Brano da leggere:
※ ※ ※

Mutui sempre più cari, conti correnti quasi a zero: la nuova beffa per chi vuole comprare casa
Comprare casa con un nuovo mutuo costa quanto nell’estate del 2024. A maggio il Taeg è salito al 3,959%, mentre i conti correnti delle famiglie continuano a rendere appena lo 0,1733%. La differenza alimenta il confronto sulla velocità con cui le banche ritoccano prestiti e depositi.
Bankitalia fotografa il divario: prestiti per la casa più cari, liquidità quasi senza rendimento
I nuovi mutui per l’acquisto della casa sono tornati ai livelli più alti da quasi due anni. A maggio il Tasso annuale effettivo globale applicato alle famiglie ha raggiunto il 3,959%, in aumento rispetto al 3,91% registrato ad aprile. La pubblicazione di Bankitalia arrotonda il dato al 3,96%.

※ ※ ※

Informazioni:
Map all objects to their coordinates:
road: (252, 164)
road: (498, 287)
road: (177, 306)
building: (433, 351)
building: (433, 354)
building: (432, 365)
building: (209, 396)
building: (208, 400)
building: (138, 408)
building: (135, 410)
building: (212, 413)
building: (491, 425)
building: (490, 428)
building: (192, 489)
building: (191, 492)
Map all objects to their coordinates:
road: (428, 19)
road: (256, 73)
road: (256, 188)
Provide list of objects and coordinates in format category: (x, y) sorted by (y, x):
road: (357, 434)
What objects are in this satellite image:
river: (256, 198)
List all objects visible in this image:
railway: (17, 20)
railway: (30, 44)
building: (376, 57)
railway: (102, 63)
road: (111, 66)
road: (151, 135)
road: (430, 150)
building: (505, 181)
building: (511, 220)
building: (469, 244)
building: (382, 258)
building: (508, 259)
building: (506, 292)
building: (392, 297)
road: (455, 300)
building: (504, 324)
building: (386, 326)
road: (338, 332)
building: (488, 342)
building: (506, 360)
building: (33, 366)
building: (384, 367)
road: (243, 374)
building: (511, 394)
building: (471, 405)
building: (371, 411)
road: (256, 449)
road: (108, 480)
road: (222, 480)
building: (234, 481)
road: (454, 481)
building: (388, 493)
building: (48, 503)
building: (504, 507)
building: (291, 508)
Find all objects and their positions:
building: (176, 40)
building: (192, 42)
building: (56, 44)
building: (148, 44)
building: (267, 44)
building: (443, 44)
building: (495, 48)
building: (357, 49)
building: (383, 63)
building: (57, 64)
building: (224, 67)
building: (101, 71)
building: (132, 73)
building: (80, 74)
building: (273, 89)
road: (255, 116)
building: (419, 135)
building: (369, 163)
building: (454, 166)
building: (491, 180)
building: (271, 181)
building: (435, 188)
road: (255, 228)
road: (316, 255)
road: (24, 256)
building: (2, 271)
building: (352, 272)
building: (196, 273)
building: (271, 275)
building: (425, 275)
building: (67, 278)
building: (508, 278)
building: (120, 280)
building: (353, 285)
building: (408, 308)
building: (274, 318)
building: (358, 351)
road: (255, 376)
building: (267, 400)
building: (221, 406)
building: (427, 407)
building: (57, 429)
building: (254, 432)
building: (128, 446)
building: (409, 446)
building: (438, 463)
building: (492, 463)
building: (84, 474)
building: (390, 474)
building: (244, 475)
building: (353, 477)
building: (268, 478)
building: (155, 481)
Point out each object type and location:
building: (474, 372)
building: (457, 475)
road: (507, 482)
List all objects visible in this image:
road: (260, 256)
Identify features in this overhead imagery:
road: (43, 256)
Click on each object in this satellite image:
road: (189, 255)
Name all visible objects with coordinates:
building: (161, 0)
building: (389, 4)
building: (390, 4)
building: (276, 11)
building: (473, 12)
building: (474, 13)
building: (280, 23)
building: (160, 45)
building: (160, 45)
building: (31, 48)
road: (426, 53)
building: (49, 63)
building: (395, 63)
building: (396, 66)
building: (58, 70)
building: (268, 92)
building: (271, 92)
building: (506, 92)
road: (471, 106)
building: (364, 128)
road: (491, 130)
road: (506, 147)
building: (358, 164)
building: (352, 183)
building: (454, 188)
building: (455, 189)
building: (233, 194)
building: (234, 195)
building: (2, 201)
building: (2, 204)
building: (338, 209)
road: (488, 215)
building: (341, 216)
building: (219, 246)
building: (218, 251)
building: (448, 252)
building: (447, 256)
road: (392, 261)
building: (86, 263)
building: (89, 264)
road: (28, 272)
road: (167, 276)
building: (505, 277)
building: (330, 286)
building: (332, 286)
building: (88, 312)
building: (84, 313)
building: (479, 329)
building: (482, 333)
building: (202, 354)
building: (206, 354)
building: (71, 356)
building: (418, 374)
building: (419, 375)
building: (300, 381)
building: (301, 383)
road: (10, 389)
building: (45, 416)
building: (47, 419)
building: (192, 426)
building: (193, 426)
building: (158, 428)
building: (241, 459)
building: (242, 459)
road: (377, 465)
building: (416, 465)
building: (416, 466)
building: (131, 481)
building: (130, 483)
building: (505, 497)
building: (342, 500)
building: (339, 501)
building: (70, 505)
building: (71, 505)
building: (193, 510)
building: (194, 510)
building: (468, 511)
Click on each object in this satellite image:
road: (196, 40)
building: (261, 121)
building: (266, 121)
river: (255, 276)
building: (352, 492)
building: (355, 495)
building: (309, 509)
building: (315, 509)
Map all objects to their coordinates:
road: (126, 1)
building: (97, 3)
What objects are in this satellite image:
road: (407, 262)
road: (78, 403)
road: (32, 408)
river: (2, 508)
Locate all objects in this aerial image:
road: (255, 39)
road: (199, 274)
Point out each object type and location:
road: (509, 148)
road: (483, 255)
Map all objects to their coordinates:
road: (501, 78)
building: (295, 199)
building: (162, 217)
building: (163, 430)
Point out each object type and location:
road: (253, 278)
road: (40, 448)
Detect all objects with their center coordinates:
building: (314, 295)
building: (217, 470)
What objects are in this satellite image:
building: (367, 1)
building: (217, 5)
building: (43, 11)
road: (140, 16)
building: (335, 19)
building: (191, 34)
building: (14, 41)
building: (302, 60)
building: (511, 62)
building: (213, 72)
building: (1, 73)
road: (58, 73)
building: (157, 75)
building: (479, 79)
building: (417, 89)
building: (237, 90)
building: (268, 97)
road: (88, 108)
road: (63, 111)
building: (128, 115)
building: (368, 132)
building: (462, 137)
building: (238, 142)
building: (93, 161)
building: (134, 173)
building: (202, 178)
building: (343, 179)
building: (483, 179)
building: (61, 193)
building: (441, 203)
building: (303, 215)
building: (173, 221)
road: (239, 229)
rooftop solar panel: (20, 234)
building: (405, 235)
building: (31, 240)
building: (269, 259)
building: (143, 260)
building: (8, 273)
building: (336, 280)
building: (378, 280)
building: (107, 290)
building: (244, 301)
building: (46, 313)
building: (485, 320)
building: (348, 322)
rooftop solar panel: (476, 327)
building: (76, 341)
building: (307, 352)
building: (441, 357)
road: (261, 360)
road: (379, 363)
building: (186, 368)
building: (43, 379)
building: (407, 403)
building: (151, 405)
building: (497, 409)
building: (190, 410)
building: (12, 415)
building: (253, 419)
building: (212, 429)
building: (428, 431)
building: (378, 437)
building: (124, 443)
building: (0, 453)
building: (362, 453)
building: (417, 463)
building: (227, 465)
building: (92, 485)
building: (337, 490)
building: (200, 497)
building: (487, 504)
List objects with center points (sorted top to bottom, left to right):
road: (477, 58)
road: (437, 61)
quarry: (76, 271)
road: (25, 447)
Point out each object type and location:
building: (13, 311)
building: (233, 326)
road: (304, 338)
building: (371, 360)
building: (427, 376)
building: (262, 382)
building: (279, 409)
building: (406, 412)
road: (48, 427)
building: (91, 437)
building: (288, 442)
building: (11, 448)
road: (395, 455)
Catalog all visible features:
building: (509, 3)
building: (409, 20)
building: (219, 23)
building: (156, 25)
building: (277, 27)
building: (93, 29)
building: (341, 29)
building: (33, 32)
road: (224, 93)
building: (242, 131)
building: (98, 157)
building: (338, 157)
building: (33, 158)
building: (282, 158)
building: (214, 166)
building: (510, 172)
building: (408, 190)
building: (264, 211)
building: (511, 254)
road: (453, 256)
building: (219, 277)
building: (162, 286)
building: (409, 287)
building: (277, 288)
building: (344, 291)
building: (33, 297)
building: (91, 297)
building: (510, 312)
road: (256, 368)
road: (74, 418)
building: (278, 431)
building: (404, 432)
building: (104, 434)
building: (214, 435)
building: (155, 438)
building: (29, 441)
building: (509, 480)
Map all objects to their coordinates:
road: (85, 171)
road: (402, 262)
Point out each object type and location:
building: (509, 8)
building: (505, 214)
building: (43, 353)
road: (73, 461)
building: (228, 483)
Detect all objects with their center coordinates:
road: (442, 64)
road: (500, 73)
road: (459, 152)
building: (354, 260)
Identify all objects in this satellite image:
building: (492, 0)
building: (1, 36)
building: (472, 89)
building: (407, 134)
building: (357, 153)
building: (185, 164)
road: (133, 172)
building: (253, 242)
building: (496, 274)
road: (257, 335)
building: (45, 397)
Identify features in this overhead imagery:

※ ※ ※

Compito 1: Nel brano sui mutui, quale Taeg era stato registrato ad aprile?
Compito 2: Riporta senza modifiche la parte del brano sui mutui che si apre con le parole "Mutui sempre più" e si chiude con "prestiti e depositi.".

Risposta 1: Il 3,91%.

Risposta 2:
Mutui sempre più cari, conti correnti quasi a zero: la nuova beffa per chi vuole comprare casa
Comprare casa con un nuovo mutuo costa quanto nell’estate del 2024. A maggio il Taeg è salito al 3,959%, mentre i conti correnti delle famiglie continuano a rendere appena lo 0,1733%. La differenza alimenta il confronto sulla velocità con cui le banche ritoccano prestiti e depositi.